-- WHAT IS NEEDED --
The expected result is a verbatim repetition of the lines from the start of the entries through the line containing "Page size: 1125x1500.", with the pictures removed.

........

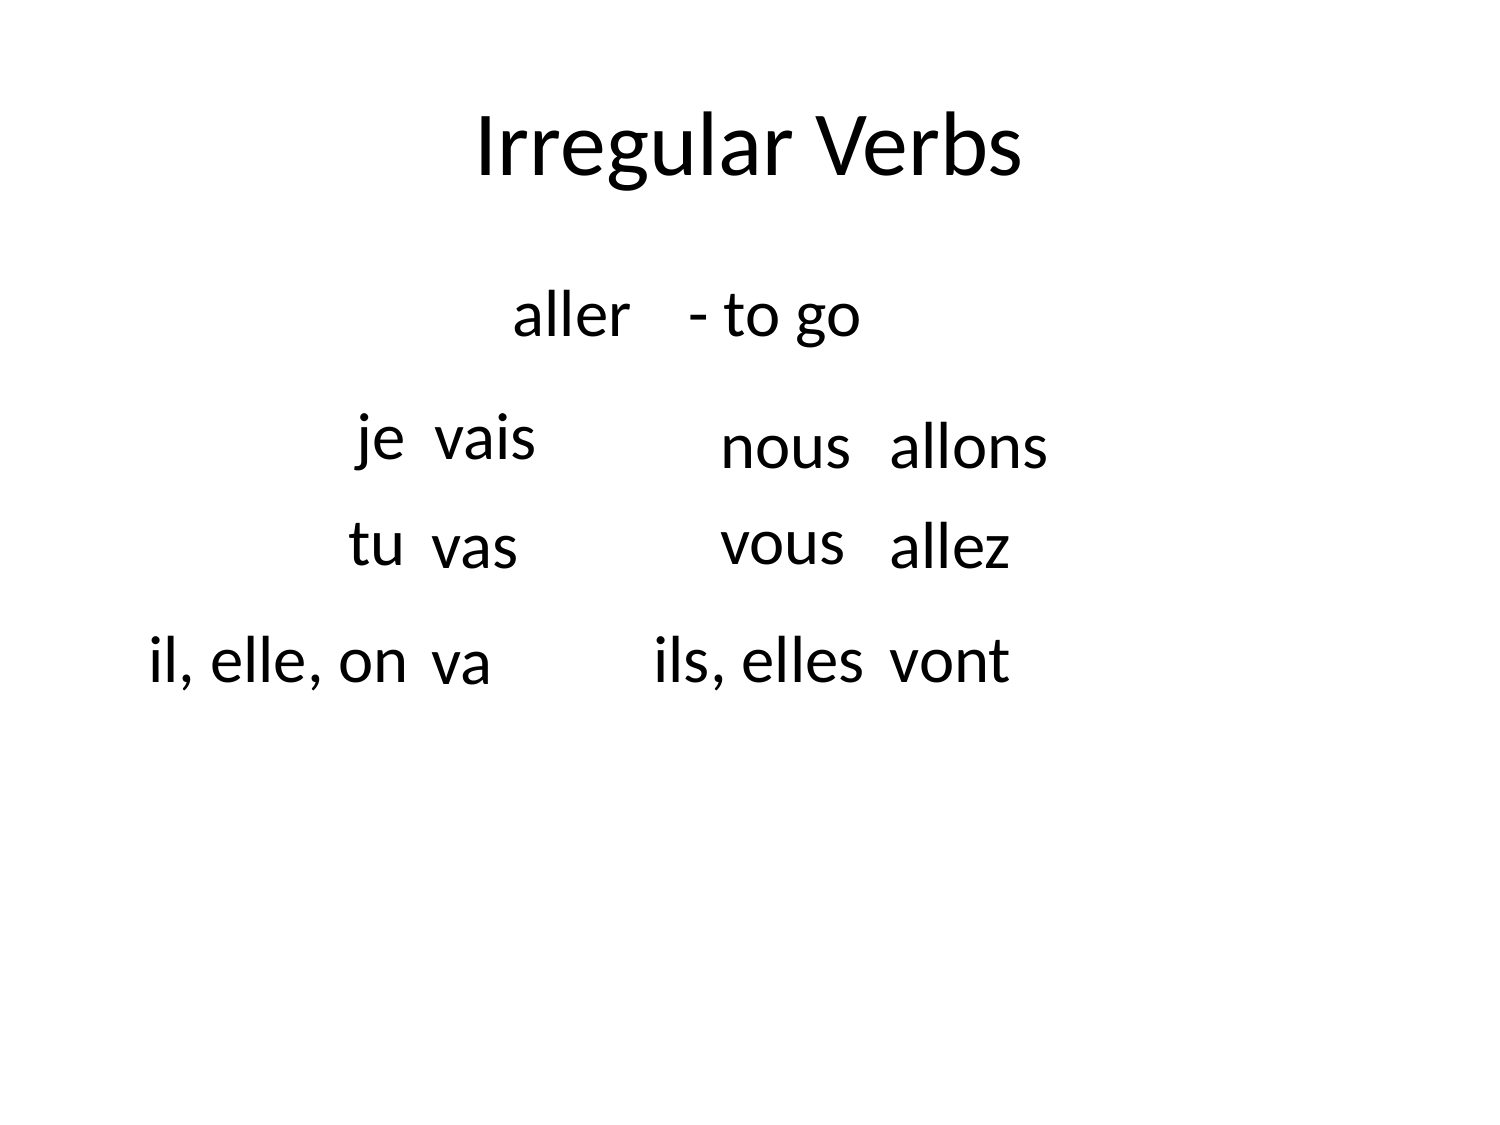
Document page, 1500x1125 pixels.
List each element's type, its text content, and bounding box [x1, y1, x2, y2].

text_box ils, elles [638, 608, 874, 703]
text_box va [416, 611, 662, 706]
text_box vous [705, 490, 889, 586]
text_box allons [874, 394, 1178, 490]
text_box vais [419, 386, 662, 481]
text_box vas [416, 494, 731, 590]
list aller [438, 262, 641, 386]
title Irregular Verbs [75, 45, 1425, 233]
text_box tu [333, 491, 439, 587]
text_box il, elle, on [133, 608, 459, 703]
text_box allez [874, 494, 1178, 590]
text_box vont [874, 608, 1178, 703]
text_box nous [705, 394, 874, 490]
text_box je [341, 386, 419, 481]
text_box - to go [641, 262, 909, 387]
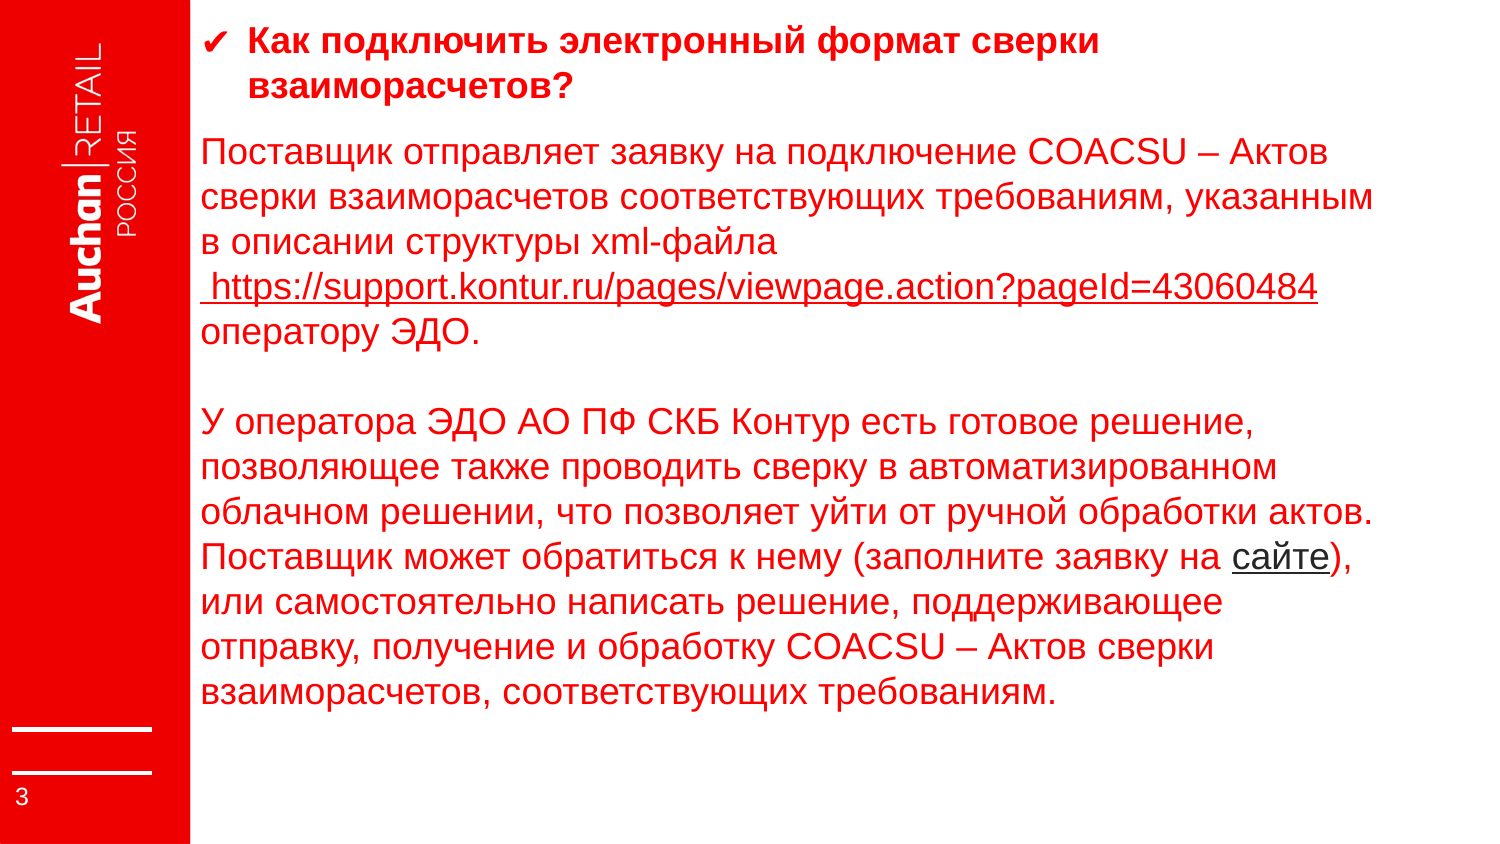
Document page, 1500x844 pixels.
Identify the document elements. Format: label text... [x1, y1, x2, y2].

title Как подключить электронный формат сверки взаиморасчетов? [185, 0, 1400, 122]
slide_number 3 [0, 773, 132, 819]
list Поставщик отправляет заявку на подключение COACSU – Актов сверки взаиморасчетов соответствующих требованиям, указанным в описании структуры xml-файла https://support.kontur.ru/pages/viewpage.action?pageId=43060484 оператору ЭДО. У оператора ЭДО АО ПФ СКБ Контур есть готовое решение, позволяющее также проводить сверку в автоматизированном облачном решении, что позволяет уйти от ручной обработки актов. Поставщик может обратиться к нему (заполните заявку на сайте), или самостоятельно написать решение, поддерживающее отправку, получение и обработку COACSU – Актов сверки взаиморасчетов, соответствующих требованиям. [185, 122, 1400, 734]
picture [62, 44, 136, 323]
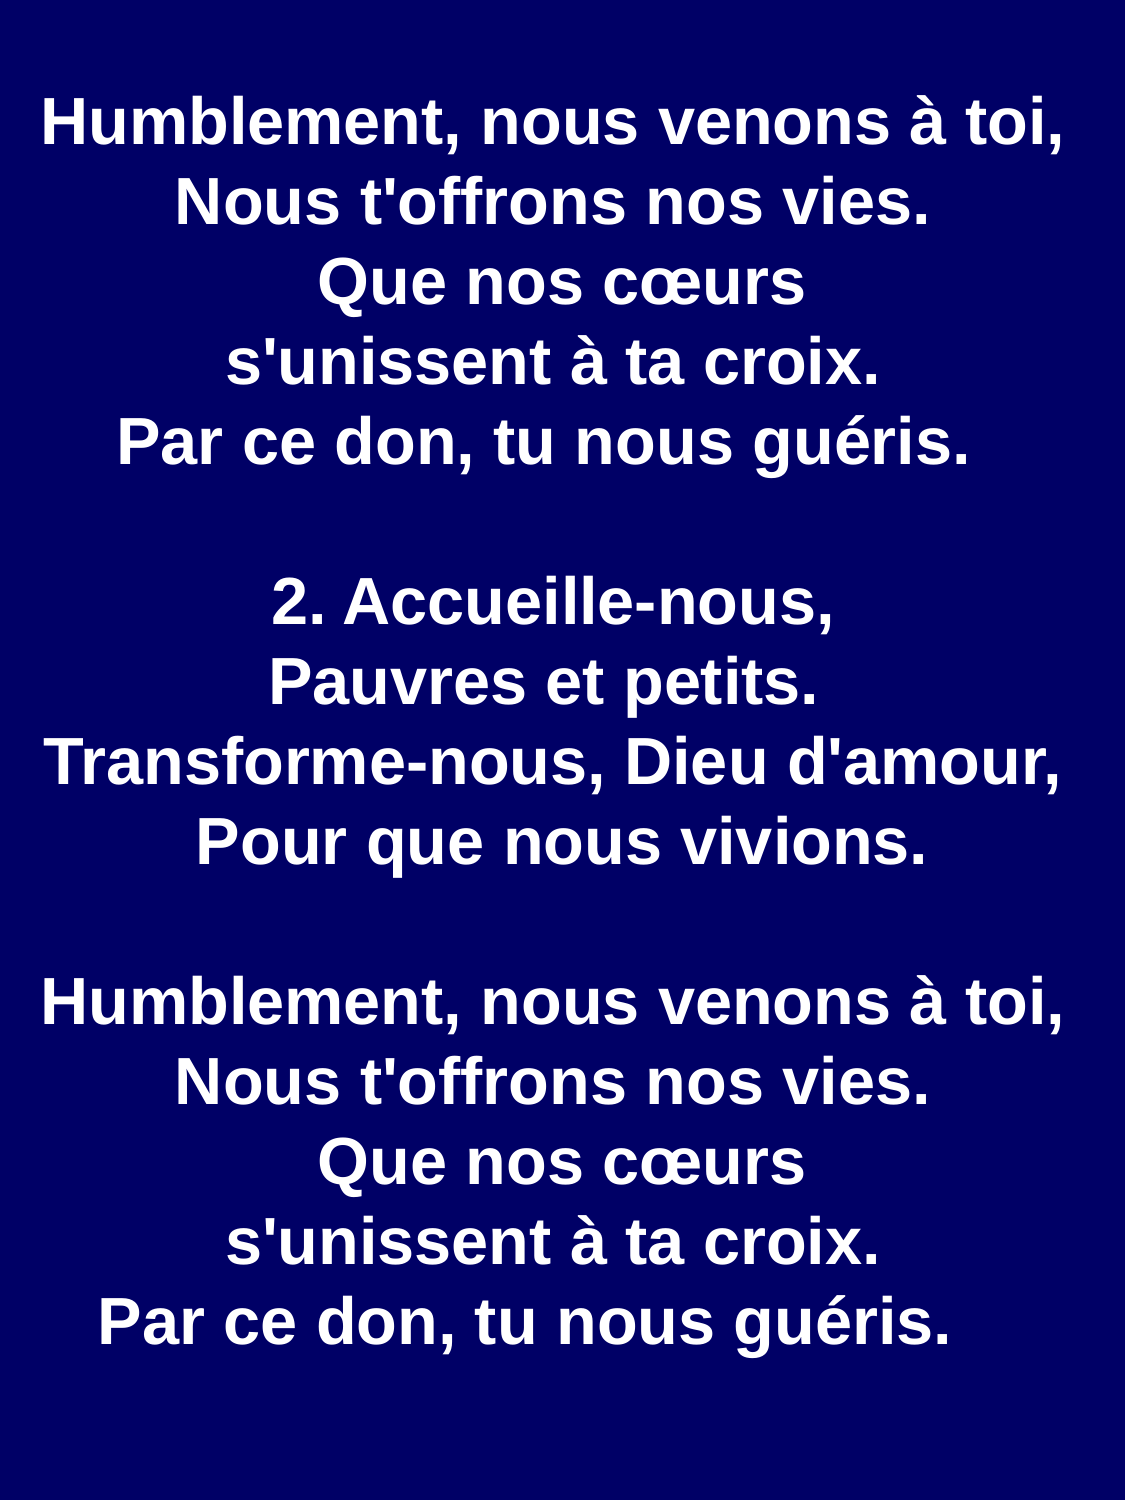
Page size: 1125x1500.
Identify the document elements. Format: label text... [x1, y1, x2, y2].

text_box [125, 697, 1000, 763]
text_box Humblement, nous venons à toi, Nous t'offrons nos vies. Que nos cœurs s'unissent à ta croix. Par ce don, tu nous guéris. 2. Accueille-nous, Pauvres et petits. Transforme-nous, Dieu d'amour, Pour que nous vivions. Humblement, nous venons à toi, Nous t'offrons nos vies. Que nos cœurs s'unissent à ta croix. Par ce don, tu nous guéris. [0, 70, 1125, 697]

........

-- WRITTEN RESPONSE --
Document page, 1500x1125 pixels.
List each element's type, its text content, and bounding box [x1, y1, x2, y2].

text_box ils, elles [638, 608, 874, 703]
text_box va [416, 611, 662, 706]
text_box vous [705, 490, 889, 586]
text_box allons [874, 394, 1178, 490]
text_box vais [419, 386, 662, 481]
text_box vas [416, 494, 731, 590]
list aller [438, 262, 641, 386]
title Irregular Verbs [75, 45, 1425, 233]
text_box tu [333, 491, 439, 587]
text_box il, elle, on [133, 608, 459, 703]
text_box allez [874, 494, 1178, 590]
text_box vont [874, 608, 1178, 703]
text_box nous [705, 394, 874, 490]
text_box je [341, 386, 419, 481]
text_box - to go [641, 262, 909, 387]
Document page, 1500x844 pixels.
Identify the document elements. Format: label text... [x1, y1, x2, y2].

title Как подключить электронный формат сверки взаиморасчетов? [185, 0, 1400, 122]
slide_number 3 [0, 773, 132, 819]
list Поставщик отправляет заявку на подключение COACSU – Актов сверки взаиморасчетов соответствующих требованиям, указанным в описании структуры xml-файла https://support.kontur.ru/pages/viewpage.action?pageId=43060484 оператору ЭДО. У оператора ЭДО АО ПФ СКБ Контур есть готовое решение, позволяющее также проводить сверку в автоматизированном облачном решении, что позволяет уйти от ручной обработки актов. Поставщик может обратиться к нему (заполните заявку на сайте), или самостоятельно написать решение, поддерживающее отправку, получение и обработку COACSU – Актов сверки взаиморасчетов, соответствующих требованиям. [185, 122, 1400, 734]
picture [62, 44, 136, 323]
Page size: 1125x1500.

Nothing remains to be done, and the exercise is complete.